As the original book unfolds, it uses bigger pictures and fewer words until it reaches a climax on three ecstatic text-free double spreads where little Max, sent to bed by his mother, leads the Things in a “wild rumpus” as their king. The feelings shown are powerful, timeless and universal. I’ve read the book to generations of south London schoolchildren, and whether they come from Peckham or Pakistan they fill in the multiple meanings for themselves. Eggers ties the story into a contemporary brattish America, reducing its significance to the explicit and banal.
The narrative here is full of new and tedious detail. Max has a snotty teenage sister, an absent father with a glossy-mouthed girl-friend, school playmates and a set of officious or affable neighbours. His mom has a drippy live-in lover. We hear about Max’s games of soccer, his snow fights, his visits to “the bathroom”, his classroom experiences and his domestic quarrels in page after page unredeemed by excitement, novelty, imagination, surprise, ambiguity, grace or wit. More and more means less and less.
Sendak’s Max looks about four — the right age for tantrums, the right age to have a head a third the size of his body like the Wild Things and the right age to accept enchantment without reaching after fact and reason. Eggers’s Max seems about nine, riding his bike to school and studying science, and it doesn’t work. The point of view shifts clumsily between that of child and adult; when Max lands on the island he’s drawn by “the increasing volume of chaos” and the sound of “destruction, calamity”.
Then there’s the psychobabble.
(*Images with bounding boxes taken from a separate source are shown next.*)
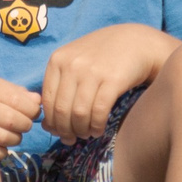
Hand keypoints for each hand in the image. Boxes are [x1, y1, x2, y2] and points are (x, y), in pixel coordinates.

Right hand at [0, 74, 41, 150]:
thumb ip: (10, 91)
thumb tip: (38, 101)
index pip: (20, 99)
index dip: (32, 109)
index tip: (31, 112)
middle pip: (16, 120)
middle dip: (25, 125)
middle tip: (21, 125)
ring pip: (8, 138)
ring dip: (15, 138)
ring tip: (8, 134)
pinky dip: (2, 150)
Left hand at [40, 25, 174, 141]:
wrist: (135, 42)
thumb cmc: (101, 56)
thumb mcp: (74, 62)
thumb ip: (59, 87)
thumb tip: (46, 124)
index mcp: (57, 60)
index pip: (47, 100)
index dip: (52, 122)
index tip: (58, 132)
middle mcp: (72, 65)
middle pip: (62, 110)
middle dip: (65, 130)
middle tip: (71, 139)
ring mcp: (92, 71)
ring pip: (79, 113)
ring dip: (82, 130)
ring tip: (86, 134)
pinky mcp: (113, 80)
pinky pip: (99, 111)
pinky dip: (96, 125)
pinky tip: (98, 130)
It’s not enough that Max has “conflicting thoughts”, or that his mom asks him to “be a force of stability, not chaos”. One of the Things says that she feels “like I’m constantly burdened by everyone’s issues” while another tells Max that “you’re really manipulative”. The unctuous piety is pervasive and unwelcome.
Eggers has some habitual stylistic tricks. There is studied repetition: “He was so tired, so very tired, so incredibly tired.” There are compilations of superlatives never fusing into a lucid image: “a magnificent and dizzyingly intricate wooden structure…utterly its own…complex and grand”. Most dismal are the pseudo-poetic interludes: “The air and moon together sang a furious and wonderful song… Let us drink the blood of the earth and gargle it with great aplomb!”
Sendak called his creations Things because then they could be anything readers wanted. Eggers calls them a “group of beasts” or “these lumbering animals”, telling rather than showing, diminishing their appeal and our interest. Adult irony is replaced by adolescent goofiness, subtle suggestion by clunky parallelism, endless wonder by cut-price Freud. Anyone who can write “the giant creatures were infant-like, almost cute, and at the same time, pathetic, tragic” has betrayed his readers, changing rough magic into wordy emptiness.